QUAND LES MORTS SE LEVENT
Pour cela, ceux qui se cachent devant les immenses piliers dans l’Entrée du cimetière (Friedhofseingang – 1825) attendent ; ils se cachent. Ont-ils peur ? Sont-ils curieux ? Comme si le cimetière dans la brume pouvait bouger, comme si les morts allaient se lever, comme s’ils étaient appelés et espéraient retarder un peu le moment du départ. Ils sont dans la vie ; un pas de plus et où seront-ils ?
CET INFINI QUI S’OFFRE A NOUS
La porte n’est pas nécessairement aussi solide et linéaire. Un arc-en-ciel fera l’affaire. La lumière rayant le tableau marque la séparation du tableau, mais surtout la séparation de deux sphères temporelles. Avant et après la pluie, la tempête, la catastrophe. Dans le Paysage de montagne avec arc-en-ciel (Landschaft mit Regenbogen, vers 1810), l’homme en admiration, stupéfaction, en étonnement ou en sidération, s’accoste au rocher, dépassé par cet infini qui s’offre, l’espace d’un instant, à lui, à nous.

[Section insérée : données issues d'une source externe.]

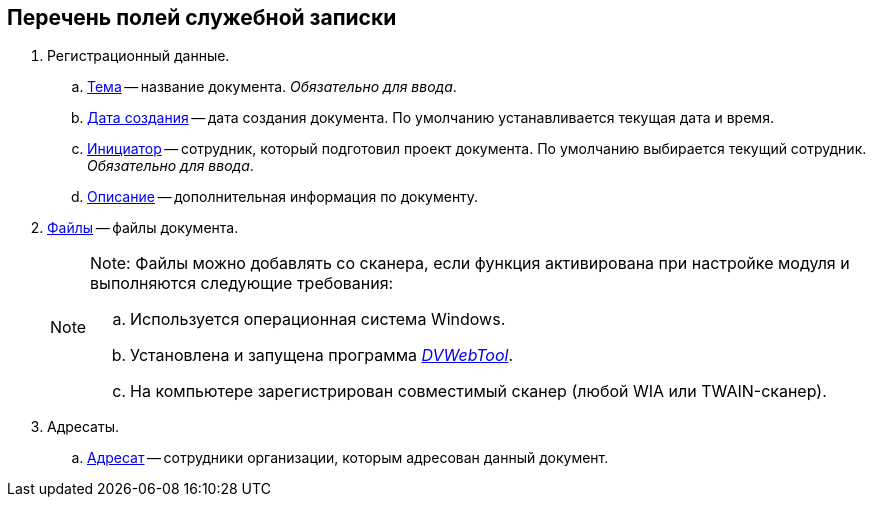 
== Перечень полей служебной записки

. Регистрационный данные.
[loweralpha]
.. xref:SimpleFields.adoc[Тема] -- название документа. _Обязательно для ввода_.
.. xref:DateTime.adoc[Дата создания] -- дата создания документа. По умолчанию устанавливается текущая дата и время.
.. xref:StaffDirectoryItems.adoc[Инициатор] -- сотрудник, который подготовил проект документа. По умолчанию выбирается текущий сотрудник. _Обязательно для ввода_.
.. xref:Text.adoc[Описание] -- дополнительная информация по документу.
. xref:Files.adoc[Файлы] -- файлы документа.
+
[NOTE]
====
[.note__title]#Note:# Файлы можно добавлять со сканера, если функция активирована при настройке модуля и выполняются следующие требования:

[loweralpha]
.. Используется операционная система Windows.
.. Установлена и запущена программа xref:Install__DVWebTool_.adoc[_DVWebTool_].
.. На компьютере зарегистрирован совместимый сканер (любой WIA или TWAIN-сканер).
====
. Адресаты.
[loweralpha]
.. xref:StaffDirectoryItems.adoc[Адресат] -- сотрудники организации, которым адресован данный документ.

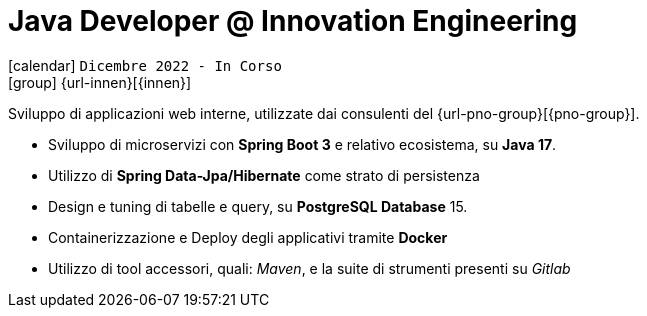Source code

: [[_2022-12-software-developer-in-innovation-engineering]]
= Java Developer @ Innovation Engineering

icon:calendar[] `Dicembre 2022 - In Corso` +
icon:group[] {url-innen}[{innen}]

Sviluppo di applicazioni web interne, utilizzate dai consulenti del  {url-pno-group}[{pno-group}].


* Sviluppo di microservizi con *Spring Boot 3* e relativo ecosistema, su *Java 17*.
* Utilizzo di *Spring Data-Jpa/Hibernate* come strato di persistenza
* Design e tuning di tabelle e query, su *PostgreSQL Database* 15.
* Containerizzazione e Deploy degli applicativi tramite *Docker*
* Utilizzo di tool accessori, quali: _Maven_, e la suite di strumenti presenti su _Gitlab_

Dans l’œuvre de Friedrich la matière a une double consistance : lourde et massive d’un côté et évanescente, immatérielle, vaporeuse aussi. Les deux états s’interpénètrent constamment, comme la vie et la mort.
FRANCHIR LE PALIER
La frontière quand elle se pose, et elle se pose toujours, ne délimite pas les deux états, gazeux et solide, mais se tient dans une limite indéfinie et divine. Les montagnes sortent des nuages et la brume floute notre vision nous empêchant de suivre le chemin qui s’arrête là. Quelque chose se cache en se montrant.
Le tableau n’est plus qu’un prétexte, un rituel devant l’au-delà. Comme une prière. Friedrich ouvre une fenêtre dans un autre temps, une autre dimension dépassant l’infini de l’humain.
Le pas es avancé et le palier franchi. Et le son, toujours lui, nous inonde et nous porte. Loin dans les brumes.